• Study text
Digital Engineer, Literature Review

Data Storage – Introduction

Download in PDF: Data Storage – Introduction

  1. Fuente. Storage101x Introduction to Data Storage and Management Technologies (Copia Textual – Literature Review).
    1. Enterprise IT Infrastructure Components
    2. Server-Storage Connectivity: Direct Attached Storage
    3. Server-Storage Connectivity: Networked Storage
    4. Data Center

IT infrastructure. An enterprise IT infrastructure has three key components – compute, network, and storage. Compute refers to the computer systems or servers on which applications are hosted. These applications could be business applications, database applications, email applications, or mobile apps.

Network refers to the network components, such as switches, routers, and cables. Servers connect to an IP-based network, which allows them to communicate with one another. Clients also connect to a network, which allows them to communicate with the servers and use these applications. Storage refers to the persistent storage devices on which an enterprise stores application data. When storage is directly connected to a server, it is called as direct attached storage or DAS

…A main disadvantage of DAS is that it is inconvenient to transfer data over a network. Other servers in the environment can only access a storage device by going through the server to which the storage device is connected.

One other challenge with DAS is that of storage utilization. For example, the storage device connected to a file server may be more heavily utilized than the storage device that is connected to an email server. There may come a time when the file server may start running short of space. In this case, more drives would have to be added to the DAS of the file server, even though there may be unused capacity on the DAS of the email server. Another challenge with the DAS environment is that of data loss. Each server is a single point of failure. If the server goes down, and the backup of the data of the DAS of that server has not been taken, then a huge amount of data may be lost. Taking backups of each DAS device in the environment involves a lot of time and effort.

In networked storage, a storage device is separated from a server. A server connects to a storage device over a network called as a storage network. In networked storage, a single storage device can be shared between multiple servers. These servers connect to the same storage device over a storage network.

The network may be a dedicated storage area network that uses the FC protocol. Such a network requires special network adapters, switches, and cables, and may be quite expensive to build. On the other hand, the network may be an IP-based network, such as an enterprise Ethernet, which is less expensive to deploy. The data is stored centrally on shared storage and so it is easier to manage and backup.

  1. Fuente. Storage101x Introduction to Data Storage and Management Technologies
    1. Virtualization Overview
    2. Server Virtualization
    3. Network Virtualization
    4. Storage Virtualization


Virtualization is the process of using software to abstract a physical device, and create a logical or non-physical version of that physical device. This logical resource or a virtual resource is accessed and used as if it were physical resource. In the context of this course, we will primarily focus on server virtualization, network virtualization, and storage virtualization.

A non-virtualized environment may have considerable capital expenditure as well as operational expenditure. So what is server virtualization? It is a virtualization technology that enables multiple operating systems to be installed and run simultaneously on the same physical server. Server virtualization enables the creation of virtual servers on the same physical server. This virtual server is also called a virtual machine or a VM. Each VM can have a different operating system and applications installed on it. Multiple virtual machines can be running at the same time on the same physical server. In this way it is virtually possible to run multiple operating systems simultaneously on the same physical server….Server virtualization is achieved through a software called hypervisor. The hypervisor is installed on the server hardware and enables a user to create virtual machines.

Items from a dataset
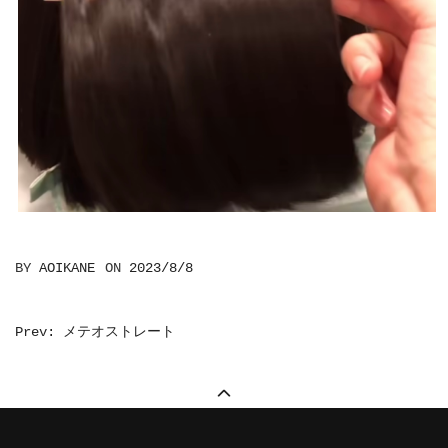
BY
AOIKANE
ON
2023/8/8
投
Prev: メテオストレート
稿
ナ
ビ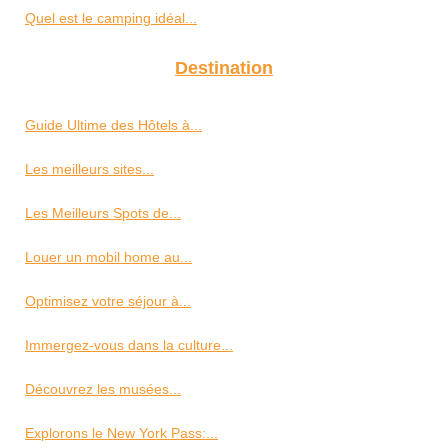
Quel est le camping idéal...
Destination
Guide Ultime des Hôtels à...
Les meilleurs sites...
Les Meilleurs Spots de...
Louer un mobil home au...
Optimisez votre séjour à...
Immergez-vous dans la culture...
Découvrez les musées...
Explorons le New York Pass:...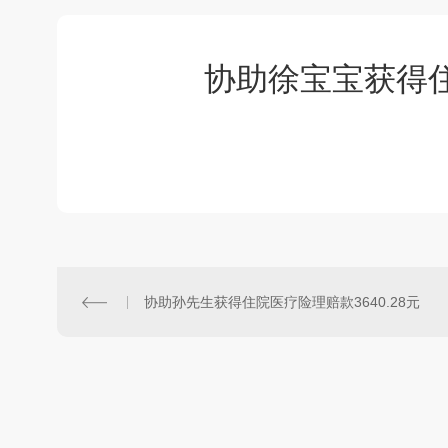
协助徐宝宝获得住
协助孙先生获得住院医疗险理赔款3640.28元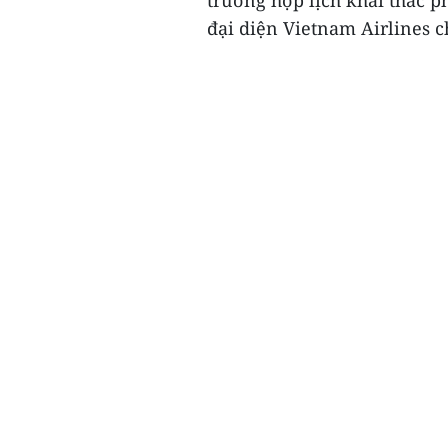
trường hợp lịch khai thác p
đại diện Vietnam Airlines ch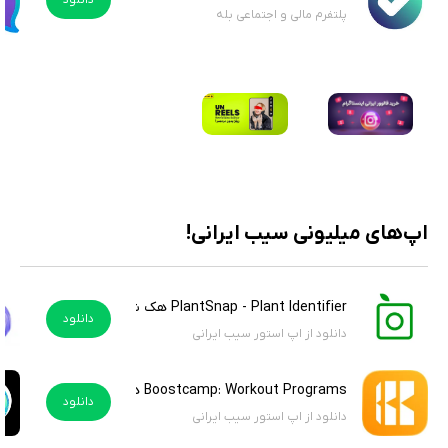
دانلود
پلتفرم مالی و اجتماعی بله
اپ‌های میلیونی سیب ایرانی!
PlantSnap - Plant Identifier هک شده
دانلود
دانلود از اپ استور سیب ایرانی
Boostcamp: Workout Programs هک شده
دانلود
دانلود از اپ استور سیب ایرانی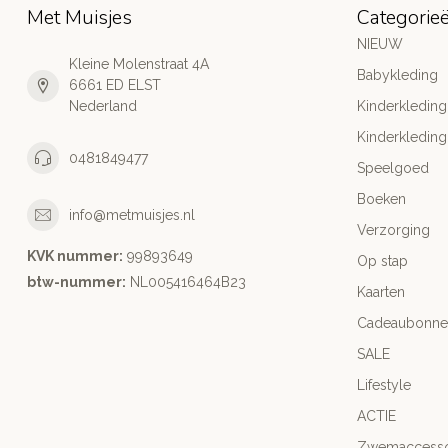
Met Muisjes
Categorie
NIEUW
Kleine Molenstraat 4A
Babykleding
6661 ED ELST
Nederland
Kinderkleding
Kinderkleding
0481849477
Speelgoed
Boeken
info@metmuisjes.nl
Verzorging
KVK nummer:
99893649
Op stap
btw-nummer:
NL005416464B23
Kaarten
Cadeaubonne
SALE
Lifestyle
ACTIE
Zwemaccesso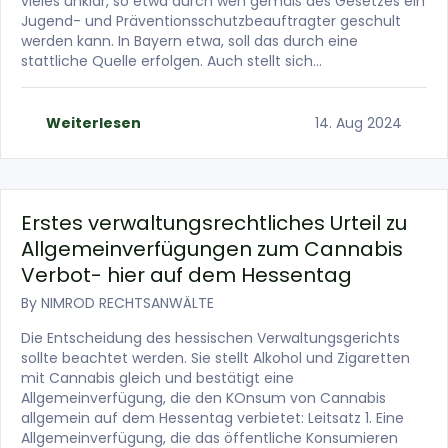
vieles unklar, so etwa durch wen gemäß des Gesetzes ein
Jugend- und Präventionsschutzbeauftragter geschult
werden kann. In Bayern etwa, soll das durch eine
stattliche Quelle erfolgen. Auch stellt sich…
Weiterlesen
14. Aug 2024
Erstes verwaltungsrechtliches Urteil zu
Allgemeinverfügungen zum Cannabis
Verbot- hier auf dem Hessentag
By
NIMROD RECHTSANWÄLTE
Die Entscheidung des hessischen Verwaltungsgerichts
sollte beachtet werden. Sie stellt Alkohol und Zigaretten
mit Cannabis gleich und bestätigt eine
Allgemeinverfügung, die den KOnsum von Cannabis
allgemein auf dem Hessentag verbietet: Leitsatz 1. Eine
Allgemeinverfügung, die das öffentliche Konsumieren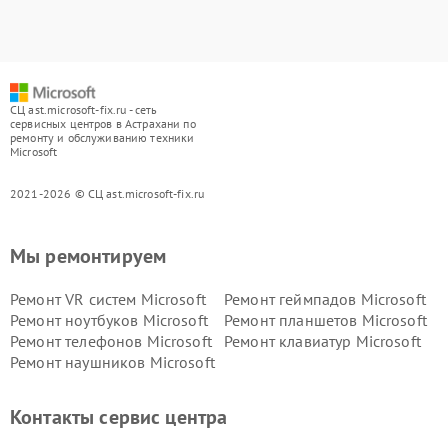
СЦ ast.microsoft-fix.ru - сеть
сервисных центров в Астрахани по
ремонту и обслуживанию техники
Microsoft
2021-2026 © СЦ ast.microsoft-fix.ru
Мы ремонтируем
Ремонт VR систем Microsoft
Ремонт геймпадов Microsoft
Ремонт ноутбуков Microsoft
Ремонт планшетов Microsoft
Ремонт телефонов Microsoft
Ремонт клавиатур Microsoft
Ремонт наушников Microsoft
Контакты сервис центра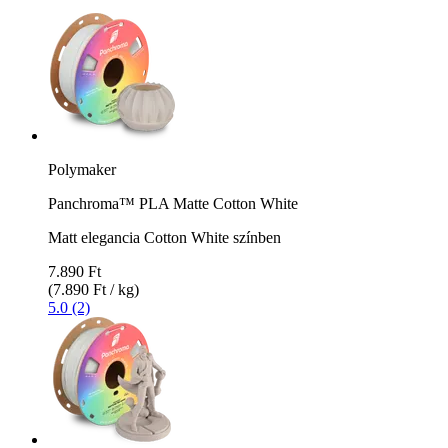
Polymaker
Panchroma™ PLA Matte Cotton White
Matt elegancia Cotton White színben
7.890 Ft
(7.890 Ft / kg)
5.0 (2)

• Tasks and exercises
1/ In the data storage text, what is the name of the software that achieves server virtualization?
2/ Write the next part of the data storage text, picking up after its final sentence.
These lines bear no relation to the text on data storage.

• Expected responses
1/ A hypervisor.

2/
You can install an operating system and applications on a virtual machine. The operating system of a VM is called a guest OS. Each VM has virtual hardware, which appears as physical hardware to the guest OS. The IO requests sent to the virtual hardware from the guest OS are mapped by the hypervisor to the physical hardware in a transparent manner. In this way, all the VMs on the server share the same physical hardware. However the hypervisor ensures that each VM is securely isolated from the other VMs….There are two types of hypervisors – a hosted hypervisor and a bare metal hypervisor. Let’s take a look at a graphic to understand how these two work. In the hosted hypervisor environment, an OS is installed on the server hardware, and the hypervisor is installed on top of this OS. There may be other applications running simultaneously on that OS. The hosted hypervisor does not have direct access to the server’s hardware. All I/O requests must go through the OS on which it is installed. A bare metal hypervisor is installed directly on server hardware like an operating system. A bare metal hypervisor has direct access to the server’s hardware. The bare metal hypervisor can directly execute the instructions of each guest OS on the server hardware. As a result, a bare metal hypervisor is more efficient and provides better performance than a hosted hypervisor. Therefore, bare metal hypervisors are used for server virtualization in enterprise environments.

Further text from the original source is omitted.